Page text:
──────────

# wyo bobcats sold



## blklabs2 (Mar 2, 2008)

Hey guys sold 4 wyo cats yesterday one female all rest big toms one was49" stretched,ave was375.00 per cat.


----------



## moneyshot27 (Jan 13, 2009)

where in wyo are you from? i'm in laramie at the moment and i haven't seen cat tracks anywhere for two years. oh, and congrats on the cats. i bet you're pretty happy about that price.


----------



## take EM' close (Oct 21, 2004)

Dang man you really did pretty good. We're sellin at the end of the month, so far we're at 14 and still countin. I've got 6 and my dad has got 8. With those prices, maybe I WILL have some spending money. We do all our trappin up on the Bighorns.


----------



## blklabs2 (Mar 2, 2008)

I live near sheridan I also trap in the bighorns been a tough year I didnt set any traps until after jan6 ather commitments,hope to catch a few more toms lots of sign just recently,2 years ago caught 36,I sold my cats to bridger fur in mt. doug was the buyer


----------



## coyotetrapper (Mar 8, 2009)

Sounds like you did very well at 375.00 avg.


----------



## Sask hunter (Sep 11, 2008)

coyotetrapper said:


> Sounds like you did very well at 375.00 avg.


Ya I agree i wish i could have that kind of spending money.


----------



## take EM' close (Oct 21, 2004)

Sold 14 and averaged $330.... A couple were basin cats too.... not terrible


----------



## R y a n (Apr 4, 2005)

take EM' close said:


> Sold 14 and averaged $330.... A couple were basin cats too.... not terrible


What a basin cat? They better? worse? more $$?


----------



## take EM' close (Oct 21, 2004)

I guess I did leave that a little broad. I do about equal amount of trapping on the mountain and down in our basin area. The basin cats have a little more red to them and not as good of a belly as a mountain cat would. We had some pretty nasty weather down low early though so it primed the fur up pretty fast.


----------

──────────

Given data:

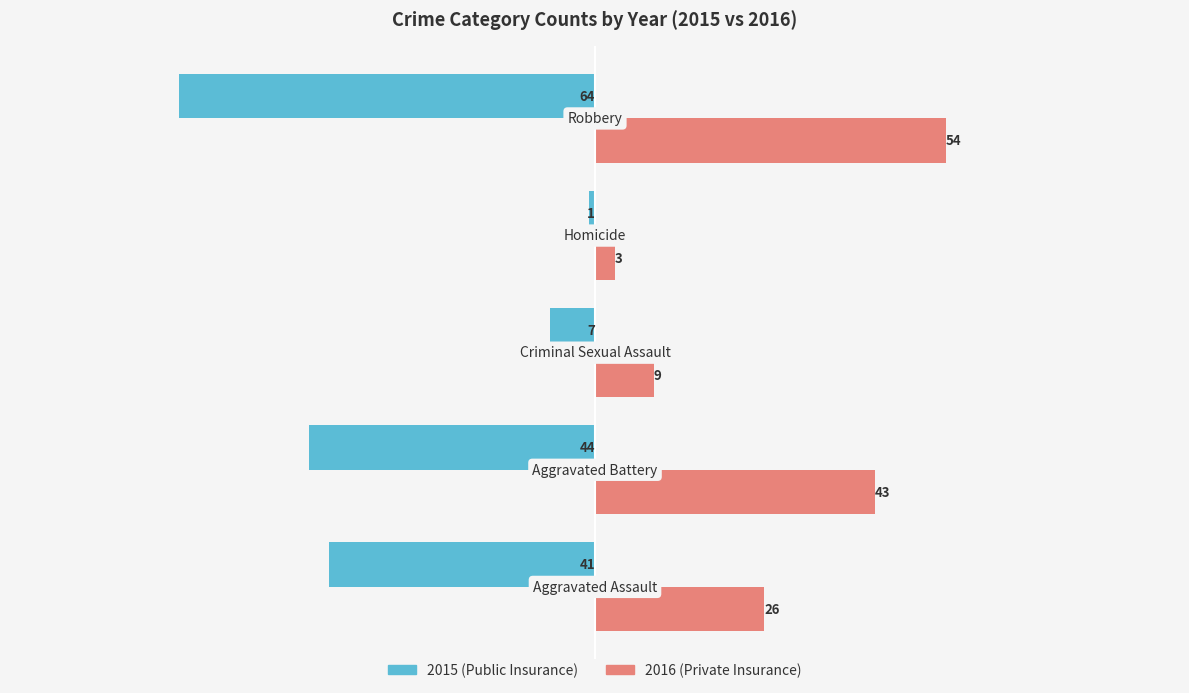

What is the minimum value shown in the chart?

-64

──────────

Assigned task 1:
In the bobcat thread, how do basin cats differ from mountain cats?
Assigned task 2:
Copy the bobcat thread word for word between "# wyo bobcats" and "was375.00 per cat.", inclusive.

Task result 1:
Basin cats have a little more red to them and not as good a belly as a mountain cat.

Task result 2:
# wyo bobcats sold



## blklabs2 (Mar 2, 2008)

Hey guys sold 4 wyo cats yesterday one female all rest big toms one was49" stretched,ave was375.00 per cat.